さらに、三鷹市とスタジオジブリは、地域振興を図るための連携を強めており、ジブリ記念館を通じた観光促進のみならず、地域の文化や歴史を守りながら持続可能な発展を目指す姿勢を示している。これにより、観光と地域社会の双方が利益を享受し、長期的な発展が期待される。『君たちはどう生きるか』の成功は、エンターテインメントが地域振興にどのように寄与し得るかの具体的なモデルを提供している。
映画と地域のつながり―寅さんと葛飾区の持続可能な発展
もう一つの興味深い事例は、映画『男はつらいよ』シリーズとその舞台である東京都葛飾区柴又に見られる。『男はつらいよ』の主人公、寅さんは長年にわたり日本全国で愛されてきたキャラクターであり、その影響は広範囲に及んでいる。寅さんの物語は、彼が旅する各地の魅力を全国に伝え、多くの人々をその地域に引き寄せることで、観光業の活性化に貢献している。特に寅さんの故郷である柴又では、このキャラクターを活用した地域活性化が長年にわたって進められており、地元の経済発展や観光促進に大きな役割を果たしてきた。
映画をきっかけにした観光収入の増加は、葛飾区が持続的な地域発展を目指す一環として行っている取り組みの一部である。特に、寅さんをテーマにした「寅さんサミット」などのイベントが地域内外から多くの観光客を集め、地域の経済を支えている。このような活動は、SDGsの目標11「持続可能な都市とコミュニティを実現する」や目標9「産業と技術革新の基盤をつくる」と密接に関連しており、持続可能な地域発展の具体的な事例として位置付けられている。

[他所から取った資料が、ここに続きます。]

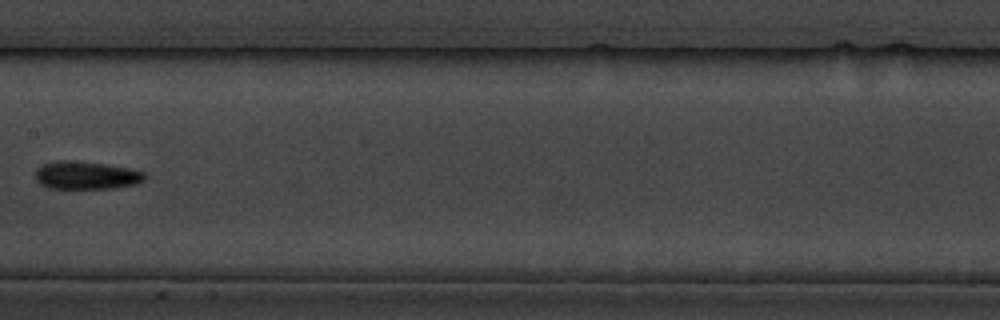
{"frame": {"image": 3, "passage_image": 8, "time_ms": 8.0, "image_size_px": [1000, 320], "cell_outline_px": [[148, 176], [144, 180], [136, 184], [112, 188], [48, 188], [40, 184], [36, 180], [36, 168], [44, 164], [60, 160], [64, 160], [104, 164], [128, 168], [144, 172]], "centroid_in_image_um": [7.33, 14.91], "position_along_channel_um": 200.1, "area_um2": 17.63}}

さらに、映画やイベントが終わった後の「祭りの後」の寂しさを防ぐためにも、地域は継続的な発展の仕組みを整える必要がある。寅さん記念館を中心とした文化施設や、地域の食文化、芸術を活用することで、葛飾区は観光資源を持続的に生かしながら、住民や訪問者に持続可能な開発の重要性を伝える場を提供している。これにより、地域コミュニティの強化や教育の充実が進められており、SDGsの目標17「パートナーシップで目標を達成しよう」にも寄与している。
これらの事例から分かるように、エンターテインメントは地域の文化や経済の発展に強力な影響を与え、SDGsの達成に貢献する重要な要素である。これらの作品が創り出す文化的価値は、持続可能な未来への道を切り開き、ポストSDGsとして、日本、地域全体の活力を高めるための鍵となっているのである。